### Vos consignes
Dans le passage fourni, quelle organisation n'a pas signé l'accord interprofessionnel ?

En France, un accord interprofessionnel a été signé le 26 novembre 2022 par les organisations représentant les employeurs et les salariés (à l’exception de la CGT). Cette accord témoigne de l’intérêt, et même de l’enthousiasme de la plupart des acteurs sociaux pour cette nouvelle modalité de travail. Reflétant l'opinion des travailleurs, l'accord souligne ses bienfaits individuels tout en proposant un encadrement minimum : contrôle de la durée de travail, fréquence, horaires, droit à la déconnexion, prise en charge des frais professionnels, protection des données personnelles, règles de santé et de sécurité. Mais cet accord ne mentionne pas un certain nombre de problèmes, parmi lesquels :

  • Le fait que seuls 30% à 40% des métiers soient télétravaillables. Dès lors, s'il s'agit d'un acquis social, c'est un acquis qui ne concerne pas toute la population active. Ce qui signifie qu'il crée une nouvelle inégalité entre les travailleurs qui exercent une profession télétravaillable et les autres. Qu'offre-t-on en contrepartie aux 70% d'actifs qui n'y ont pas accès? La semaine des 4 jours? Le débat mériterait d'être ouvert.

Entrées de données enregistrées

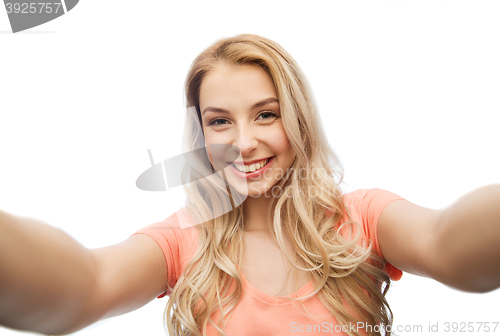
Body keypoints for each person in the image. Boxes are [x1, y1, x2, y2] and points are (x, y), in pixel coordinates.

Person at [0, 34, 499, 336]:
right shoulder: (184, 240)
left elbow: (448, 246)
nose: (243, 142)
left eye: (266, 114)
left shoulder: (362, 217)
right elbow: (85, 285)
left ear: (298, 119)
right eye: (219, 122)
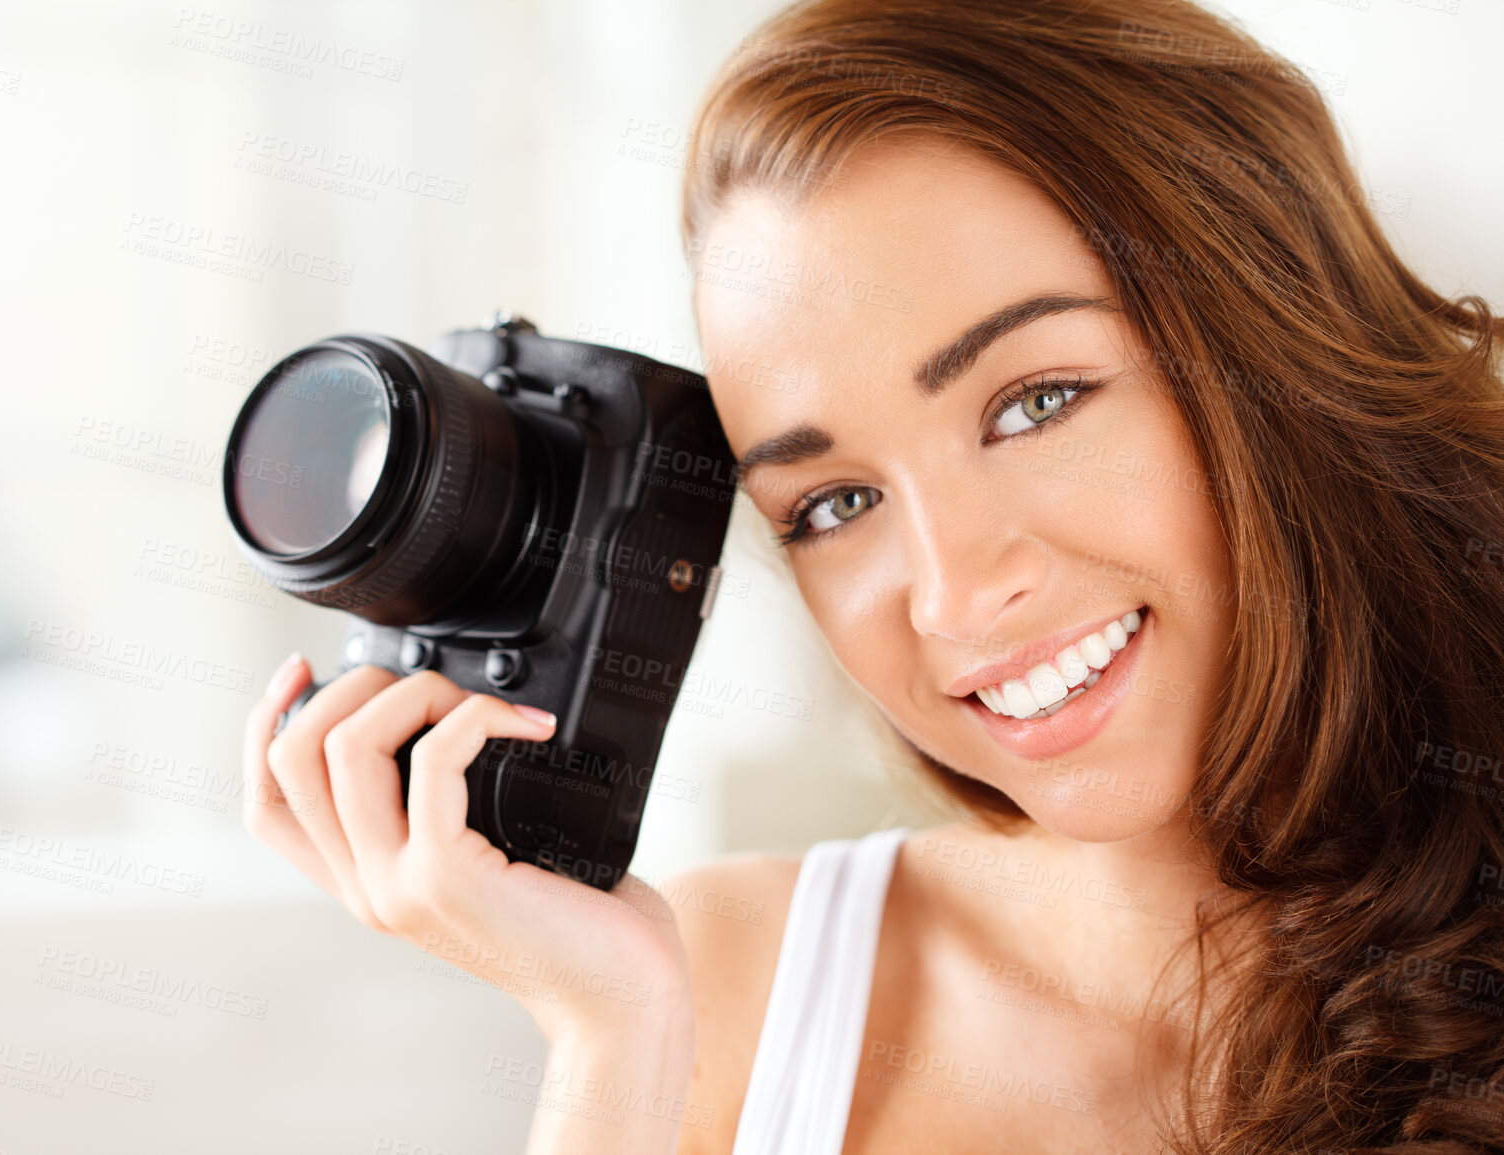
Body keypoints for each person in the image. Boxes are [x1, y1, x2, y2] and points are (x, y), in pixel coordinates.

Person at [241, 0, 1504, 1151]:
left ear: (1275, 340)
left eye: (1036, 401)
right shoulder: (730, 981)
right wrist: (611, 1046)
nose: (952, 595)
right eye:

### Réponse à l'exercice
La CGT.